JJ: Before Google, you spent time as a government contractor in a leadership role. What tactics did you employ as a manager and what did you do to keep the job engaging?
MM: I trained new pilots when they came overseas. It can be really overwhelming, mainly because of the total change in lifestyle when you move to a military base. I took new pilots under my wing, no pun intended, and did my best to help them adjust to life on a base. No matter how much training you do in the U.S., it is a whole different story when you get overseas. In the U.S. we were restricted with respect to airspace and different rules. For example, in school, everything is structured and it can take a long time to complete a task. I recall the startup procedure; in school it could take up to an hour. In theater, after doing it day after day, I could get it down to nine or ten minutes!
We had so much freedom, in a way. Of course, we were stuck on a base, but we didn’t have a lot of supervision. As a lead pilot, I knew what needed to be done and how the mission needed to be conducted. When you do a job every single day—and I mean that; no days off, no holidays—you become really efficient.

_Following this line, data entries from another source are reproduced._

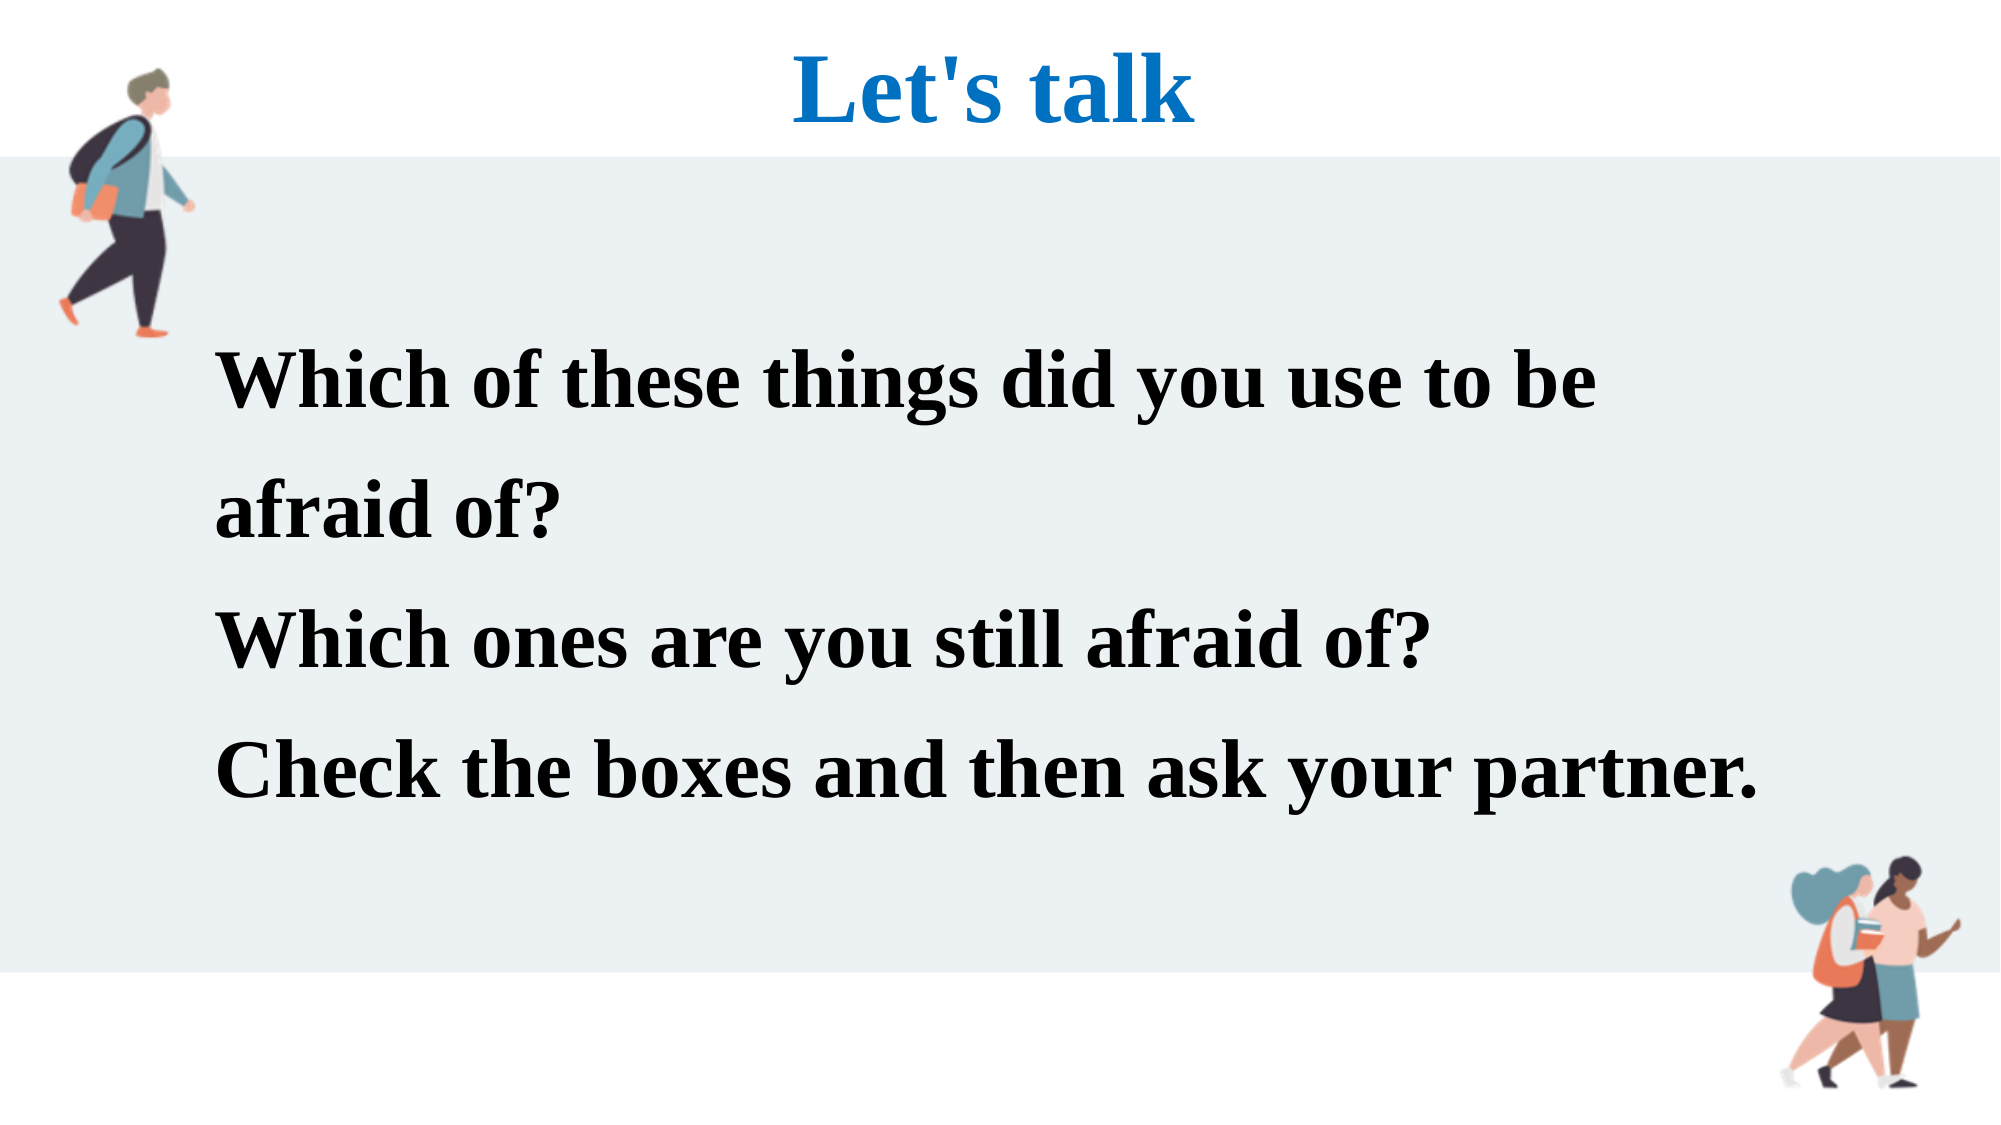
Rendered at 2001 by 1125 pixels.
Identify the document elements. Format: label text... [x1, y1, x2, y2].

text_box Let's talk [0, 28, 2000, 152]
text_box Which of these things did you use to be afraid of? Which ones are you still afraid of? Check the boxes and then ask your partner. [200, 286, 1844, 822]
picture [0, 0, 2001, 1125]
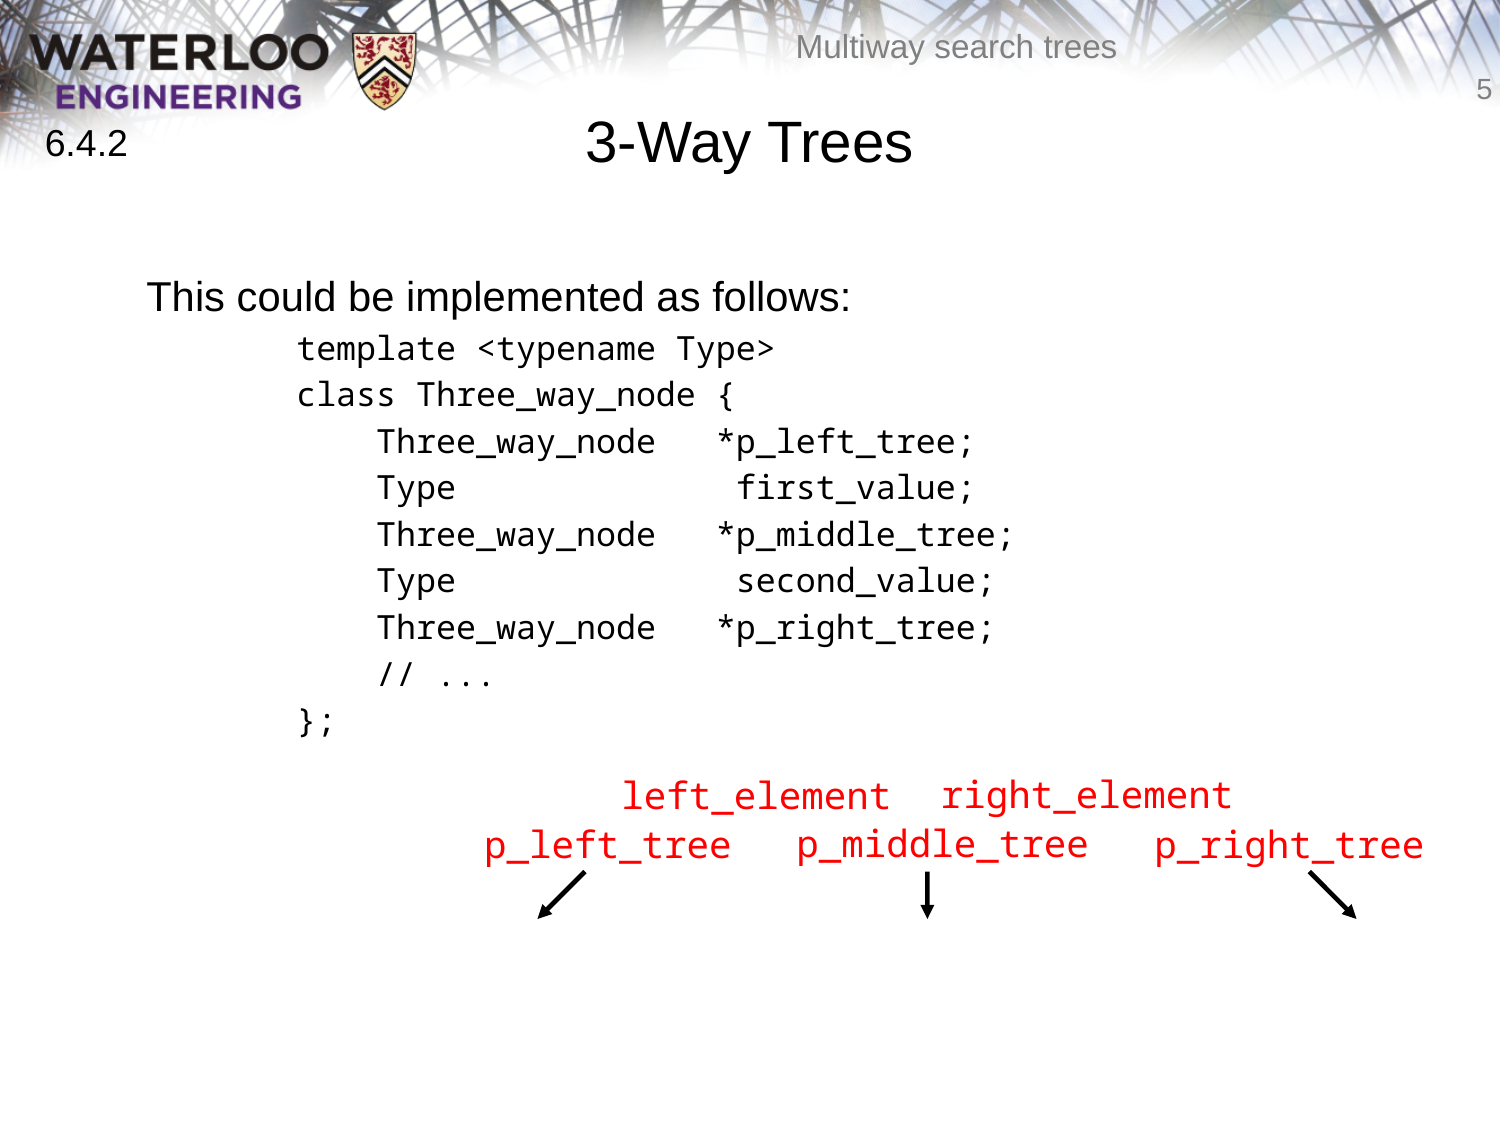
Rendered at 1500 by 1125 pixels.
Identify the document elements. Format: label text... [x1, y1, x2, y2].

text_box [921, 871, 934, 919]
list This could be implemented as follows: template <typename Type> class Three_way_node { Three_way_node *p_left_tree; Type first_value; Three_way_node *p_middle_tree; Type second_value; Three_way_node *p_right_tree; // ... }; [74, 262, 1426, 1006]
picture [0, 0, 1500, 1125]
text_box p_middle_tree [781, 812, 1104, 873]
text_box left_element [606, 764, 906, 824]
text_box right_element [925, 763, 1248, 823]
text_box [1309, 871, 1357, 919]
title 3-Way Trees [74, 44, 1426, 233]
text_box [537, 871, 585, 919]
text_box 6.4.2 [30, 111, 144, 172]
text_box p_right_tree [1139, 813, 1440, 874]
text_box p_left_tree [469, 813, 747, 874]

It was such a rewarding job, and it was really fun. Knowing we were really helping meant so much to me. I love aviation so that was a big part of it for me. But even more, it takes a team to fly Unmanned Aerial Vehicles (UAVs or drones), so I worked with a lot of different people. It takes a team to get drones in the air, through the mission and returned to base. The team effort was part of what made it such a fun job to have.
JJ: What are some of the similarities between working in a military environment and in Silicon Valley?
MM: Both jobs necessitated working as part of a team. One involved launching drones and the other launching balloons—both are unmanned and take a crew to launch. At Google, we were in a research/development phase, while my UAV job mainly involved finished products that had already been studied in the states. Teamwork was extremely beneficial to both projects.
In a lot of jobs—especially at Google or when drones are involved—favorable outcomes are not achievable without a well-oiled machine of a team. I’m not saying we were all best friends, but when it came down to our jobs, we were all very good at what we did, mainly because we had done it so many times. When it came time for a launch or recovery, nobody had to think about the task they needed to do, they just did it. All the parts of the machine worked well together and we fired on all cylinders, resulting in very successful launches and recoveries.
JJ: Finally, as a woman in traditionally male fields, is there any insight you can offer?
MM: Girls can do anything! I’ve always been interested in how things work, and never let gender stereotypes stop me in anything I do. There are a lot of female helicopter pilots, a lot of women at Google and quite a few female analysts in Afghanistan who aren’t letting gender stereotypes stop them either.